By controlling the pressure of the confined helium and allowing it to expand, it is possible to extend cooling power even during power outages. Freelium is designed with this concept in mind.
As with any MR magnet, homogeneity is crucial for acquiring high-resolution, artifact-free images. Homogeneity refers to the uniformity of the magnetic field (B0) and the degree to which the precise strength of the field remains constant through the volume of the magnetic field. GE HealthCare magnets have class-leading homogeneity specifications down to parts per million or below. Freelium provides the same level of magnet homogeneity that customers have come to expect from existing GE HealthCare helium-bath magnets with no compromise in image quality performance.
Figure 4.
Freelium is designed to last decades and be part of SIGNA Continuum, allowing for upgrades to hardware and software to extend its useful life.

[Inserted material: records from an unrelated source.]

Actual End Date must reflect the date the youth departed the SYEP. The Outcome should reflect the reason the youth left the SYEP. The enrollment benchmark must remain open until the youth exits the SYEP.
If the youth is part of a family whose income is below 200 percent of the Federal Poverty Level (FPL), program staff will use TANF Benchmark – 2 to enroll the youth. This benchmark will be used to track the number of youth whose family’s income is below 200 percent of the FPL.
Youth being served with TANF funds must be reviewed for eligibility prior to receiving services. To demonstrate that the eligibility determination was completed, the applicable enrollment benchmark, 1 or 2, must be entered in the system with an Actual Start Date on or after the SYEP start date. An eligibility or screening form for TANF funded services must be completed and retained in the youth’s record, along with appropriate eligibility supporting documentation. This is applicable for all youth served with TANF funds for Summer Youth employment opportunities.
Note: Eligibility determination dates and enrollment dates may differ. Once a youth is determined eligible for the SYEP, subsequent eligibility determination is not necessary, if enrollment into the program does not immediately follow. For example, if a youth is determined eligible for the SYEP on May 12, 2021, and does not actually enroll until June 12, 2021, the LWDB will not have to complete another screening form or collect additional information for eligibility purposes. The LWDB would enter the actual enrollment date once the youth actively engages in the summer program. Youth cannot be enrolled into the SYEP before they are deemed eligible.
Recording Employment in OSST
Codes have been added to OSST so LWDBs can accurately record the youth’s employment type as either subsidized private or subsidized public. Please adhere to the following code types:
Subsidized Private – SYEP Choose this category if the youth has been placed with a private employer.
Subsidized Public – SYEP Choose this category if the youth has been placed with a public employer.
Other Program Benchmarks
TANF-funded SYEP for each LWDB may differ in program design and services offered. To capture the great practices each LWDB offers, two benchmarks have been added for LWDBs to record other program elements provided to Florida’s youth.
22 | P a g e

While the magnet is the “heart” of an MR system, there are other components that are equally important, such as the gradient coils, the RF coils and the computer system. GE HealthCare’s MR engineering team collaborated with the magnet design team to develop the “brain” of the system using AI to reduce the complexity for the user and allow the magnet to be effectively autonomous. This included the development of smart sensors. For example, in a power outage, the magnet can alert the user to how much ride-through time is available, or whether a ramp down needs to happen. If the facility has a system-wide UPS, then power interruption is not an issue and Freelium can leverage its reduced power consumption capabilities to maintain the preferred operating conditions for longer. Additionally, the system is built with cloud-based remote monitoring capabilities that can monitor system stability and provide information back to GE HealthCare engineers for continual improvements or to upgrade service and capabilities where and when needed.
The “no compromise” design approach was a guiding principle throughout product development. GE HealthCare’s helium-bath and zero boil-off magnets were designed to last decades and be part of SIGNA Continuum, allowing for upgrades to hardware and software to extend its useful life. Freelium has been designed to be no different.

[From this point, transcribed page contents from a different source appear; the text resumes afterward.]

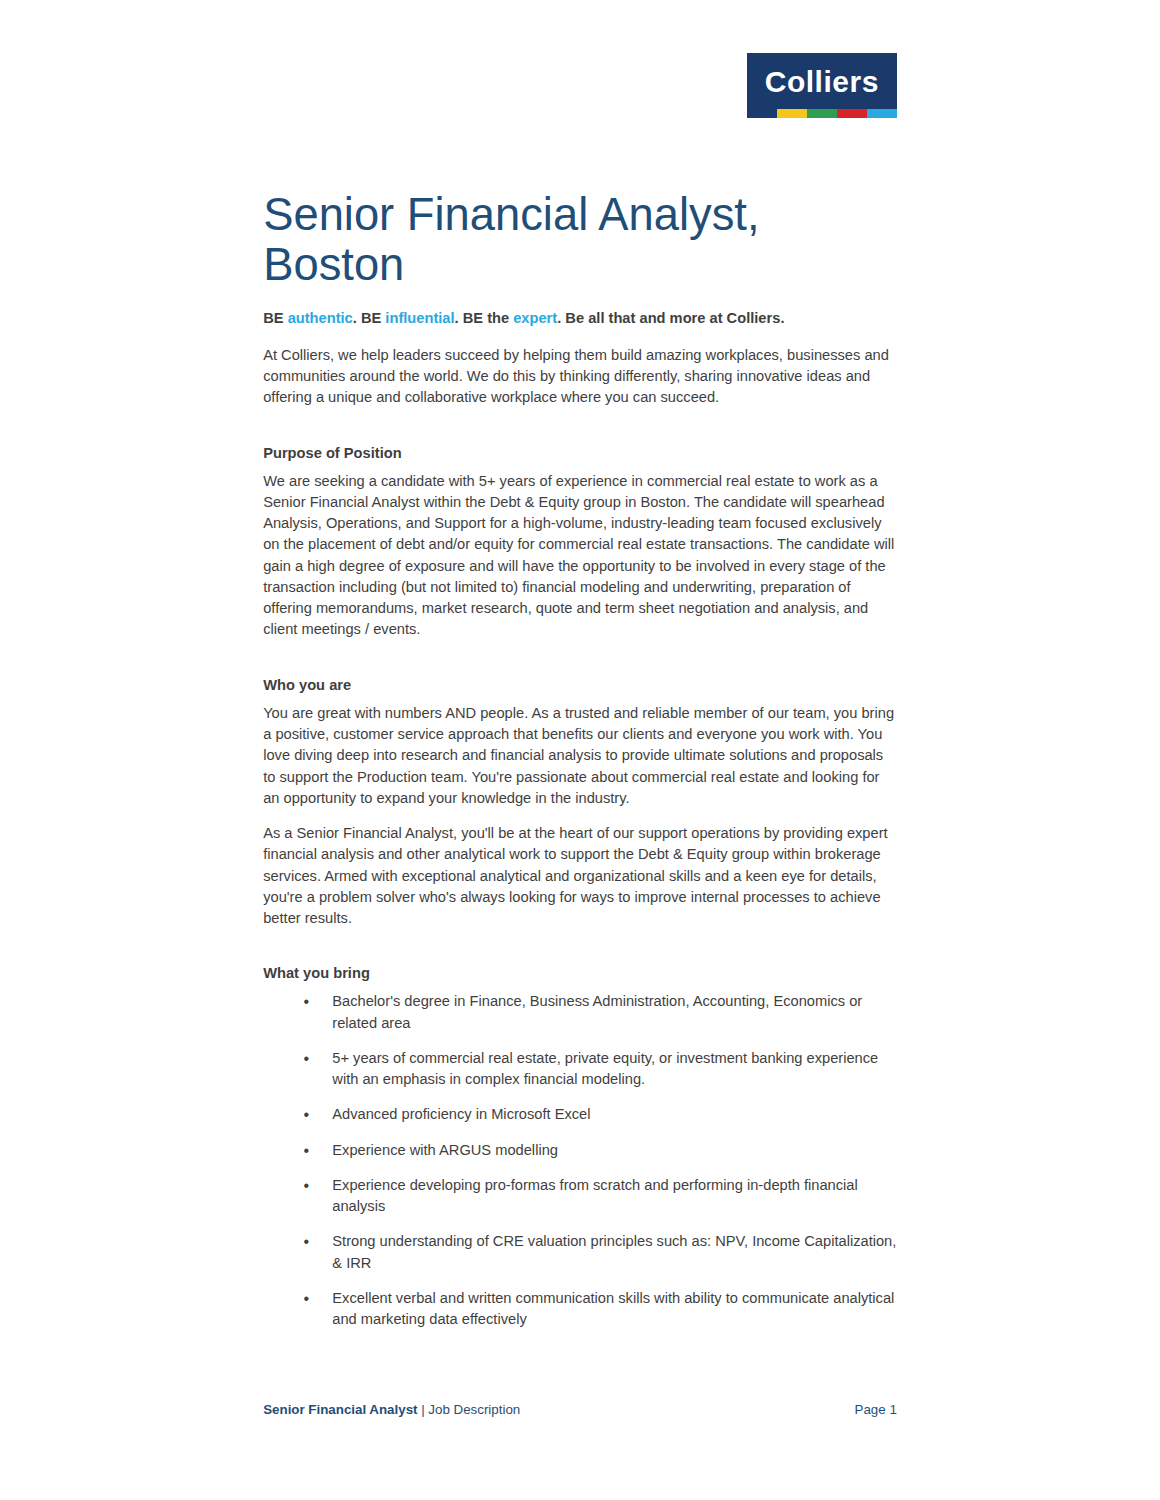Colliers
Senior Financial Analyst, Boston
BE authentic. BE influential. BE the expert. Be all that and more at Colliers.
At Colliers, we help leaders succeed by helping them build amazing workplaces, businesses and communities around the world. We do this by thinking differently, sharing innovative ideas and offering a unique and collaborative workplace where you can succeed.
Purpose of Position
We are seeking a candidate with 5+ years of experience in commercial real estate to work as a Senior Financial Analyst within the Debt & Equity group in Boston. The candidate will spearhead Analysis, Operations, and Support for a high-volume, industry-leading team focused exclusively on the placement of debt and/or equity for commercial real estate transactions. The candidate will gain a high degree of exposure and will have the opportunity to be involved in every stage of the transaction including (but not limited to) financial modeling and underwriting, preparation of offering memorandums, market research, quote and term sheet negotiation and analysis, and client meetings / events.
Who you are
You are great with numbers AND people. As a trusted and reliable member of our team, you bring a positive, customer service approach that benefits our clients and everyone you work with. You love diving deep into research and financial analysis to provide ultimate solutions and proposals to support the Production team. You're passionate about commercial real estate and looking for an opportunity to expand your knowledge in the industry.
As a Senior Financial Analyst, you'll be at the heart of our support operations by providing expert financial analysis and other analytical work to support the Debt & Equity group within brokerage services. Armed with exceptional analytical and organizational skills and a keen eye for details, you're a problem solver who's always looking for ways to improve internal processes to achieve better results.
What you bring
Bachelor's degree in Finance, Business Administration, Accounting, Economics or related area
5+ years of commercial real estate, private equity, or investment banking experience with an emphasis in complex financial modeling.
Advanced proficiency in Microsoft Excel
Experience with ARGUS modelling
Experience developing pro-formas from scratch and performing in-depth financial analysis
Strong understanding of CRE valuation principles such as: NPV, Income Capitalization, & IRR
Excellent verbal and written communication skills with ability to communicate analytical and marketing data effectively
Senior Financial Analyst | Job Description
Page 1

Freelium is robust, built to last and be economically viable for the customer. It maintains thermal stability and delivers high performance. From the beginning, our intention in the design of Freelium was to do everything we could to ensure our customers don’t have to think about their MR magnet. Regardless of the GE HealthCare MR magnet a customer is using—helium bath, zero boil-off or helium free—they can expect the same high-quality, reliable imaging capabilities.
References
- Helium-free: Helium is permanently enclosed in the magnet.
‡ Technology in development that represents ongoing research and development efforts. Not for sale. Not CE marked. Not cleared or approved by the U.S. FDA or any other global regulator for commercial availability.